START Dataset extract
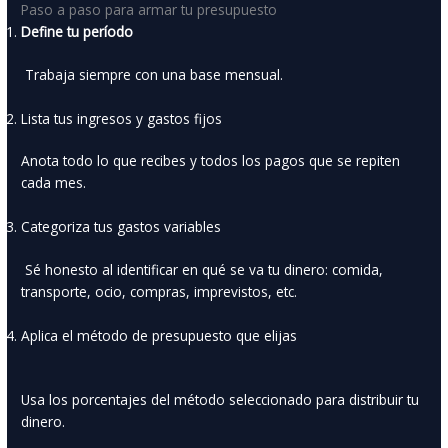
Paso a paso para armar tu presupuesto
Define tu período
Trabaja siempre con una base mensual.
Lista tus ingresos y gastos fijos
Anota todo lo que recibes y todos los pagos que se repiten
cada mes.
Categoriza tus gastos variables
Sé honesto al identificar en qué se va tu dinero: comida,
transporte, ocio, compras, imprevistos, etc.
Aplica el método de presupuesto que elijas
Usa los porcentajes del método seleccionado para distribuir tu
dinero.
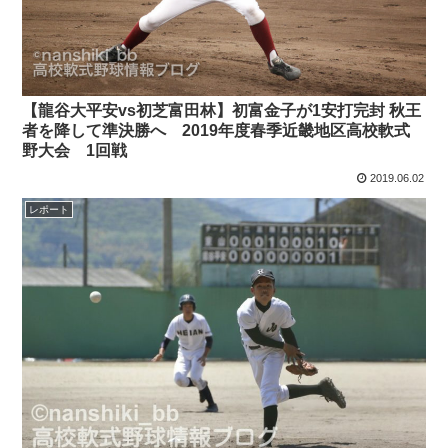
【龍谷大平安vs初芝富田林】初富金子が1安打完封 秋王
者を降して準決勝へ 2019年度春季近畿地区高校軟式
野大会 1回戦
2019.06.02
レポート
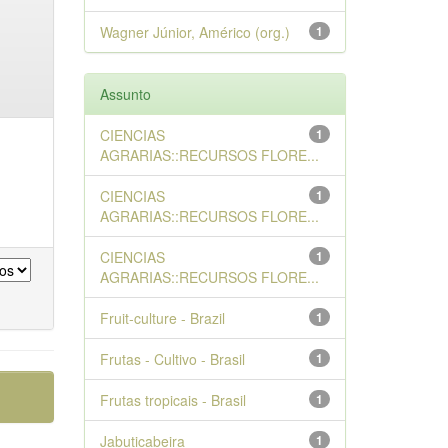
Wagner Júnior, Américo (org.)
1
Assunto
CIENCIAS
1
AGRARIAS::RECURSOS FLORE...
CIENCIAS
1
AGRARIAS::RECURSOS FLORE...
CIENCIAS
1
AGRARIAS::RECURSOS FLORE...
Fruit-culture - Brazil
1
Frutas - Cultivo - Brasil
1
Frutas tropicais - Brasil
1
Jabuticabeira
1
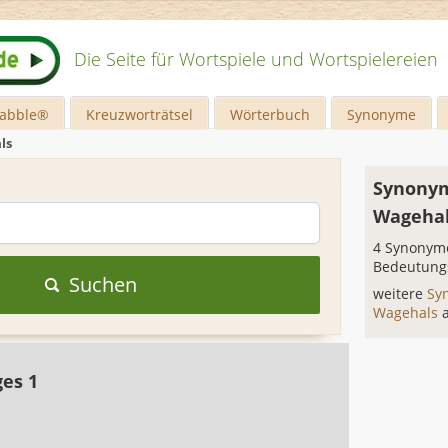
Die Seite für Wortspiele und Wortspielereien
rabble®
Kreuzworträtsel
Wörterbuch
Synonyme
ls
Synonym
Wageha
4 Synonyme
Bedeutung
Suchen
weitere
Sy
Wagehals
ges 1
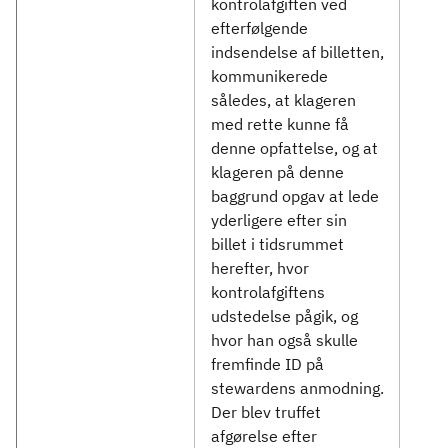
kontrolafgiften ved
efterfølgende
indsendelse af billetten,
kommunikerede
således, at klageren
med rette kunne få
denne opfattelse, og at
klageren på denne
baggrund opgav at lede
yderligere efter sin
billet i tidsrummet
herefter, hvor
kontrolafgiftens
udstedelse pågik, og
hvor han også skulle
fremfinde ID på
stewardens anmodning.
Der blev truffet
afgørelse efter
END Dataset extract
#### [Exercise]
Skip the pictures. Restate exactly the lines from the start of the entries through the line containing "Sé honesto al", both ends included.

#### [Output below]
Paso a paso para armar tu presupuesto
Define tu período
Trabaja siempre con una base mensual.
Lista tus ingresos y gastos fijos
Anota todo lo que recibes y todos los pagos que se repiten
cada mes.
Categoriza tus gastos variables
Sé honesto al identificar en qué se va tu dinero: comida,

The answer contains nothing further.